The chairman of the House Committee on Homeland Security Rep. Peter King , R-N.Y., said additional layers of security at U.S. airports are needed and more emphasis must be placed on training security screeners to spot suspicious people, even if that means looking at their race and nationality.
"The fact is the overwhelming odds are that it is going to be someone of Middle Eastern or South Asian descent and of the Muslim faith. And I think a screener should be allowed to factor that in as one of many factors. Like if we were told that the Ku Klux Klan was going to attack Harlem or Bedford Stuyvesant, I think we'd spend more time looking more closely at whites than we would at African-Americans," King told 'FOX News Sunday.'
It's a challenging job, King admits. About 746 million people fly in the United States each year aboard 11 million flights.
"There's another place where DHS has to do a better job, and that's getting the terrorist screening list more up to date so that we'll have a better idea in advance who's coming in who's not and also better background on the people," he said.

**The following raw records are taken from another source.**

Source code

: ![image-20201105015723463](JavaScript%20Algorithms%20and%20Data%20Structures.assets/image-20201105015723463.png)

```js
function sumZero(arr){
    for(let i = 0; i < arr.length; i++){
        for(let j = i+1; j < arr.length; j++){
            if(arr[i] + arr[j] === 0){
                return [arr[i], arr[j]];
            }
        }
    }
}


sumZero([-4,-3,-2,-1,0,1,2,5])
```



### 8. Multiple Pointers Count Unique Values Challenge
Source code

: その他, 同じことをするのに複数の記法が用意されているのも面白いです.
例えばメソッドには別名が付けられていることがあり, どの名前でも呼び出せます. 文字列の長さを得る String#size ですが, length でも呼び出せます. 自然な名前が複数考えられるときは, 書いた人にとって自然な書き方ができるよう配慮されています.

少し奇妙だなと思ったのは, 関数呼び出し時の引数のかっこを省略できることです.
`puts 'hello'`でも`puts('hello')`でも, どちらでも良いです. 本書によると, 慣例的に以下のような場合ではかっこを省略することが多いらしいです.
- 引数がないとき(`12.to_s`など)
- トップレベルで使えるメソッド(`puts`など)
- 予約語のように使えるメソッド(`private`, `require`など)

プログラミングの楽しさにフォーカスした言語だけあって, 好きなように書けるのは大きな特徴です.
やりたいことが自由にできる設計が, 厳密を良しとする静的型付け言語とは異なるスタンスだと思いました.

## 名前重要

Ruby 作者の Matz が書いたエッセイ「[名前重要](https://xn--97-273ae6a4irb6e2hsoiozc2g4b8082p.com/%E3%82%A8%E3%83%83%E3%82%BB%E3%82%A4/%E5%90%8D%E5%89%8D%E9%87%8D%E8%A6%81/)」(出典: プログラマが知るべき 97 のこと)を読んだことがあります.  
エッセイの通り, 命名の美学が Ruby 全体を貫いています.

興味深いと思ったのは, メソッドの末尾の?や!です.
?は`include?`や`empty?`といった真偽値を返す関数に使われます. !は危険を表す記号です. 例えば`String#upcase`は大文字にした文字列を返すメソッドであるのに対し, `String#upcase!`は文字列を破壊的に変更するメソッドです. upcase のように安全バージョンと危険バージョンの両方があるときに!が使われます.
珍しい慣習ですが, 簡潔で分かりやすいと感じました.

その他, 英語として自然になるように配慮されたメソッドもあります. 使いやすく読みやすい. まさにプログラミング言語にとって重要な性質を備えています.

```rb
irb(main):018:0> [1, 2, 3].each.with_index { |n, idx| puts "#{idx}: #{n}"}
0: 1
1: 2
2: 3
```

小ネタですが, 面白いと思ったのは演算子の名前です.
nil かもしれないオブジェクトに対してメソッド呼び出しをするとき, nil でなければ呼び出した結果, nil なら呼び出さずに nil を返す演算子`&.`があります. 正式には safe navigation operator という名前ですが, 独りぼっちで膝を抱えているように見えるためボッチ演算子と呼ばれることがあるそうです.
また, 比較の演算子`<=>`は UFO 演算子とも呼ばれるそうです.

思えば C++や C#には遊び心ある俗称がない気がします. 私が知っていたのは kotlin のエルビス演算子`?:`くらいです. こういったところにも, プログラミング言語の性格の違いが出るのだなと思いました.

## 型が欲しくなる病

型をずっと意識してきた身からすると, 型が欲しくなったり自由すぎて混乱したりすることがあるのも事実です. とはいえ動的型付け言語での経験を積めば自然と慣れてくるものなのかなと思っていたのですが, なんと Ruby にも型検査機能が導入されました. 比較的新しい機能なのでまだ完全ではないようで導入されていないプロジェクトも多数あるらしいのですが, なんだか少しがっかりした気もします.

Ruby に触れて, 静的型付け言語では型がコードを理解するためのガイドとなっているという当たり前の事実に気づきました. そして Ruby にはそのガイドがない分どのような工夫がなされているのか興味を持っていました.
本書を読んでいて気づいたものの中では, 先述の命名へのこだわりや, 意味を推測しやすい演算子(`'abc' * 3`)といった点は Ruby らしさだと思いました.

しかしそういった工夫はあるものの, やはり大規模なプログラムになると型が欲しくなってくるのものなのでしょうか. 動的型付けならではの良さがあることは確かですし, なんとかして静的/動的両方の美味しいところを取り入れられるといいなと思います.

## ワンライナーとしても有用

Rand Beers, a former counterterrorism adviser to President Bush and Democratic presidential candidate Sen. John Kerry, D-Mass., said hiring and retaining a dedicated staff, not developing the latest technology, must be the priority in the fight to secure the homeland.
"The turnover at DHS is extremely troubling to me, the fact reported in the paper today that we have now the fourth person to head the Science and Technology Directorate in three years, represents, I think, a serious indication that we haven't gotten the management at the top right yet," he said.
The former chief of airport security in Israel, which has very intense airport screening, said that U.S. airport security have made a mistake by focusing too much on trying to find weapons instead of trying to find terrorists.
"In order to find the weapon, you need to invest tremendous amount of resources, both in terms of time as well as in other terms, which is impossible to do for 100 percent of the passengers. So you need to develop a tool that will allow you to focus on a very small number of people that you want to spend a lot of time on before you allow them to fly," Rafi Ron said.
This year, DHS tried, but failed, to cut $6 million from research into explosives. Still, King said the nation is at least a year away from having the technology to detect liquid explosives that passengers may attempt to bring on board flights.
That, and other issues, will be the focus of a congressional hearing next month.